3. Hukuk Dairesi 2013/9513 E. , 2013/12722 K.
"İçtihat Metni"MAHKEMESİ :AİLE MAHKEMESİ
Taraflar arasında görülen tedbir nafakası davasının yapılan muhakemesi sonunda mahalli mahkemece verilen hüküm davalı tarafından temyiz edilmiştir.
Y A R G I T A Y K A R A R I
Temyiz isteminin süresi içinde olduğu anlaşıldıktan sonra dosyadaki bütün kağıtlar okunup gereği düşünüldü.
Davacı vekili 19/07/2012 tarihli dilekçesinde özetle; tarafların 1996 yılında evlendiklerini, bu evlilikten ... isimli 2 çocuklarının olduğunu, davalının orman ürünleri imalatı, ithalat ve ihracatı işi ile ilgilendiğini, davacının ise ev hanımı olduğunu, davalının 11-12 yıl önce, müvekkilinin aracı olması ile iş yerine sekreter olarak giren ve sonradan muhasebeci olarak çalışmaya devam eden bayan ile ilişkisinin olduğunu, 22/03/2012 tarihinde davalının evi terk ettiğini, müvekkilinin hiç bir geliri olmaması nedeniyle halen çocukları ile birlikte zor durumda kaldığını, dolayısıyla maddi durumu iyi olan davalıdan müvekkili için aylık 2.000,00 TL müşterek çocuklar için 1.500,00"er TL olmak üzere nafakanın alınarak davacı tarafa verilmesini talep ve dava etmiştir.
Davalı vekili 09/08/2012 tarihli cevap dilekçesinde özetle; davalı müvekkiline isnat edilen hususların hiç birinin doğru olmadığının, müvekkilinin çocukları ve eşinin yaşantısını en iyi şekilde sürmesi için gece gündüz çalıştığını, buna rağmen çocuklarının annelerinin dolduruşu ile telefonda müvekkiline ağır hakaretlerde bulunduklarını, onların psikolojisinin bozulmaması için müvekkilinin evden ayrılmak zorunda kaldığını, zaten ailesinin tüm ihtiyaçlarını da karşıladığını, kendilerine kredi kartı da bıraktığını, istenen nafaka miktarının fazla olduğunu, dolayısıyla haksız olarak açılan davanın reddine karar verilmesini istediklerini talep ve beyan etmiştir.
Mahkemece davanın KISMEN KABULÜ ile; davacı ... bakımından aylık 2.000,00 TL, müşterek çocuklar ... bakımından ise aylık 1.500,00"er TL nafakanın dava tarihinden olmak üzere işletilecek yasal faizi ile birlikte davalı taraftan alınarak davacı tarafa verilmesine karar verilmiş, hüküm davalı tarafından temyiz edilmiştir.
Dosyadaki yazılara, kararın dayandığı delillerle kanuni gerektirici sebeplere ve özellikle delillerin takdirinde bir isabetsizlik görülmemesine göre, sair temyiz itirazları yerinde değildir.
Ancak, nafaka miktarının belirlenmesi hakimin takdirine bağlı olduğundan nafaka alacağı karar tarihinde belirli ve istenebilir olacaktır .
Yerleşik Yargıtay uygulamalarına göre de, nafaka ve nafakanın artırılması davaları kanundan doğan bir alacağın tespiti ve tahsili niteliğinde olup, davanın açıldığı tarihten itibaren hüküm ifade eder.
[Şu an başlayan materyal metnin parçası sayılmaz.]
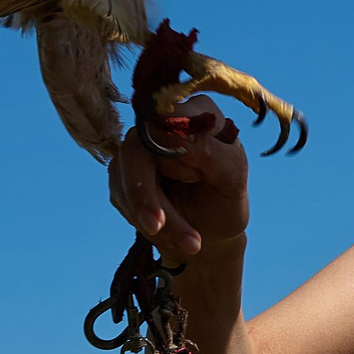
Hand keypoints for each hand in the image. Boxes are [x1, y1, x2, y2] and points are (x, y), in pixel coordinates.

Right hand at [107, 95, 248, 258]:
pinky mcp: (122, 173)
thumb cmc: (226, 199)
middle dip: (149, 196)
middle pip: (136, 149)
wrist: (210, 234)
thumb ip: (210, 152)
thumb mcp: (233, 178)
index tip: (192, 177)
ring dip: (151, 215)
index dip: (168, 146)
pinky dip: (142, 219)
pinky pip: (120, 195)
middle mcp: (161, 124)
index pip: (167, 116)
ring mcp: (138, 148)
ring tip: (188, 241)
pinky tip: (168, 233)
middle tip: (162, 229)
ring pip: (126, 176)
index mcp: (196, 113)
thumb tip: (177, 133)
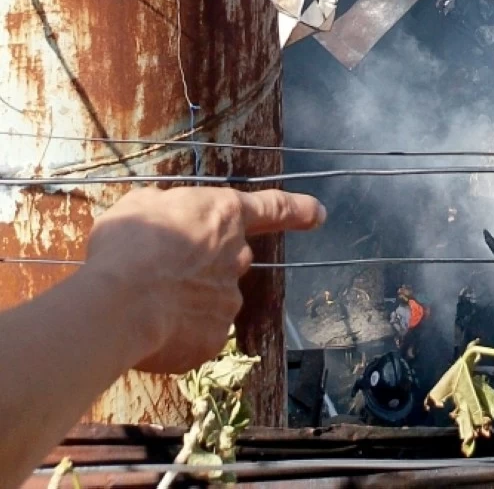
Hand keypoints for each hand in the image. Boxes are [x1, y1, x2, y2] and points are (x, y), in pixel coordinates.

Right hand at [82, 185, 324, 372]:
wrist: (120, 301)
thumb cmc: (131, 242)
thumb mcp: (142, 204)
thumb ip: (165, 209)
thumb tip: (166, 219)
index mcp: (225, 216)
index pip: (273, 209)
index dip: (297, 210)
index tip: (319, 214)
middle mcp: (237, 258)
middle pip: (230, 261)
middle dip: (206, 268)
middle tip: (163, 274)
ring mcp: (228, 304)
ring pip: (211, 302)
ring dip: (187, 303)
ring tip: (146, 305)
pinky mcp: (212, 342)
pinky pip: (196, 337)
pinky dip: (177, 335)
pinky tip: (150, 330)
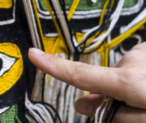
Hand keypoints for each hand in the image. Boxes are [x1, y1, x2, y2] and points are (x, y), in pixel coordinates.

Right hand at [28, 42, 145, 121]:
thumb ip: (114, 115)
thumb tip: (85, 105)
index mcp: (129, 81)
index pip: (79, 74)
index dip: (52, 65)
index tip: (33, 54)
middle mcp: (132, 61)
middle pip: (105, 82)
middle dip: (113, 96)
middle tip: (135, 111)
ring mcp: (142, 53)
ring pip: (123, 76)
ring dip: (133, 89)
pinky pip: (136, 67)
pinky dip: (141, 79)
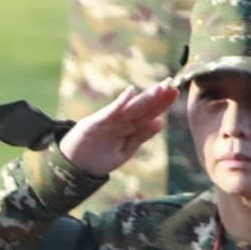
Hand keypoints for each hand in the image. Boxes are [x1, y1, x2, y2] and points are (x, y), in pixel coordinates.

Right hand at [58, 82, 177, 177]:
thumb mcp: (125, 150)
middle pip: (143, 107)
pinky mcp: (96, 123)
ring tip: (160, 87)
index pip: (149, 112)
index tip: (176, 92)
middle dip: (157, 96)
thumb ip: (141, 136)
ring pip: (131, 107)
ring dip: (145, 97)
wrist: (73, 167)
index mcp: (129, 127)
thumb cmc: (98, 158)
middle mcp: (121, 121)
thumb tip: (160, 122)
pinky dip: (119, 103)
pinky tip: (130, 93)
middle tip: (172, 83)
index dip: (162, 102)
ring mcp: (109, 121)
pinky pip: (110, 113)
Mahkemece, dava tarihinden itibaren yasal oranda faiz yürütülmesi cihetine gidilmesi usul ve yasaya uygun değildir .
Ancak, bu yanılgının düzeltilmesi yeniden yargılama yapılmasını gerektirmediğinden HUMK.438/VII.C.2, 6100 sayılı Yasanın 370/2 Ek.3/1.maddesi anlamında “hakimin takdir yetkisi kapsamında” kalmadığından hükmün 1.fıkrasında yeralan; “…işletilecek yasal faizi ile birlikte...” ifadelerinin tamamen çıkarılması sureti ile hükmün düzeltilmesine ve düzeltilmiş bu şekliyle ONANMASINA, 658,20 TL bakiye temyiz harcının temyiz edene yükletilmesine, 16.09.2013 tarihinde oybirliği ile karar verildi.